You know who I love? British people. I’ve encountered many in my various lines of work and all this bollocks about them being mopey and rough and whatnot is just that. Today’s post is dedicated to my very first personal trainer (I lasted 2 sessions) Ian, who was a classic raver and used to run with a whole lot of football hooligans before he cleaned up and became the guy who teaches women how to lose that excess fat around their thighs. Ian lived with his wife about three hours away from our gym, which means he spent alot of time driving every day. And the only thing in his car was Madchester music; Happy Mondays, Orbit, Hacienda club mixes and two very worn out Stone Roses albums. When he gave me his copy of their self-titled, 20 year old debut opus, Ian looked at me very seriously and said ‘If you lose this, I will break both your legs in three places.’ I believed him.
The second thing I love are Brits talking about their favourite band. I saw it in Thailand when my newly acquired friend Nick went raving about The Arctic Monkeys, or when my workmate Sarah lost her mind over the news that Blur were temporarily reforming. Because they come from such a dreary country (not always, just 10 months a year or something), Brits get really into their music, and achieve the kind of transcendental, fanatical fan presence that you really don’t find here in Australia unless it’s for an emo band or a pop artist. Every time Ian Brown and company came up in conversation (usually my way of getting out of doing another repetition of squats), Ian’s eyes lit up and it was like 1989 had never ended. He spent lots of time trying to decode all those local references in the music so that I too could understand just what it was like to be young, fucked up and utterly carefree. Naturally, as he had previously threatened to break my legs, I didn’t tell him that I was pretty sure I knew what that feeling was, being both young and somewhat stupid myself. Also, I just liked the music. The Stone Roses, rocking as they were, had a really groovy funk element to their sound, one that you can hear specifically in the guitar and bass lines of today’s song. The correct term for this sort of elastic movement is ‘limber’. But as a number have females have pointed out to me recently, I have a huge arsenal of words that I only vaguely know the meaning of. In advance, then, I apologise if what I meant was ‘voracious’ or something entirely unrelated.
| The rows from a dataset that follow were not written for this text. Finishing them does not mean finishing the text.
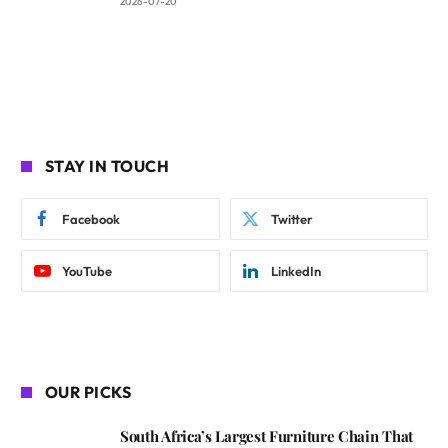
2026-07-20
STAY IN TOUCH
Facebook
Twitter
YouTube
LinkedIn
OUR PICKS
South Africa’s Largest Furniture Chain That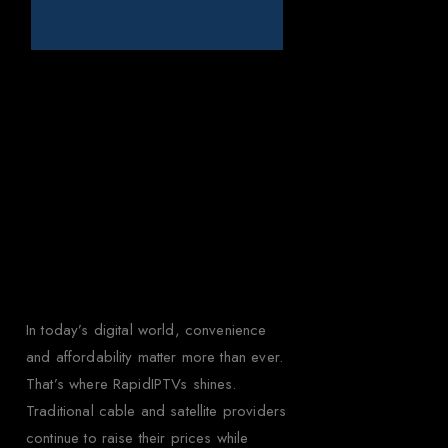
Why Choose
Rapid IPTV for
Brazil?
In today’s digital world, convenience
and affordability matter more than ever.
That’s where RapidIPTVs shines.
Traditional cable and satellite providers
continue to raise their prices while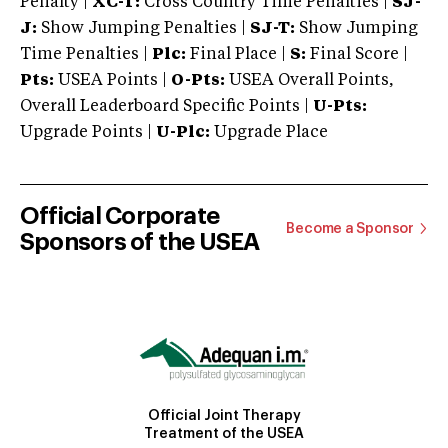
Penalty |
XC-T:
Cross Country Time Penalties |
SJ-
J:
Show Jumping Penalties |
SJ-T:
Show Jumping
Time Penalties |
Plc:
Final Place |
S:
Final Score |
Pts:
USEA Points |
O-Pts:
USEA Overall Points,
Overall Leaderboard Specific Points |
U-Pts:
Upgrade Points |
U-Plc:
Upgrade Place
Official Corporate
Become a Sponsor
Sponsors of the USEA
Official Joint Therapy
Treatment of the USEA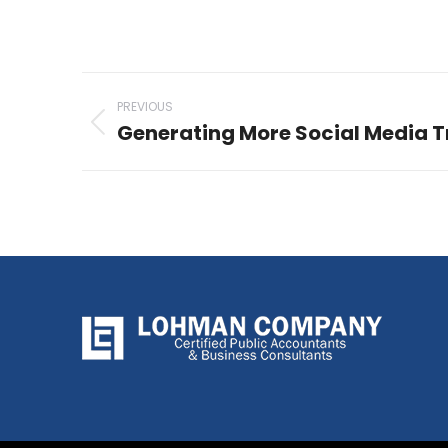
Post
PREVIOUS
navigation
Generating More Social Media T
Previous
post:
Stone Roses vocalist and head monkey man Ian Brown came to Australia for a festival about 6 months after trainer Ian left my gym forever, and sure enough, there was a pilgrimage to his stage not seen since the colonisation of Africa. Whether they wanted to be reminded of a time when ecstasy was both cheap and good quality, or simply to worship the ground the man walked on, I don’t know. But he did bust out a rendition of ‘Fool’s Gold’, which was pretty much the high everyone had been waiting for. Apparently the guys in this band all hate each other, which is about as quintessentially UK as it gets, really. But as long as there are expats near a jukebox in this country, The Stone Roses will always get a look-in. Understandably so, I say, even though I’m committing a certain form of treason by revealing that I like their second (and final) record better than the seminal first.
Just don’t tell Ian; it’d break his heart and my legs.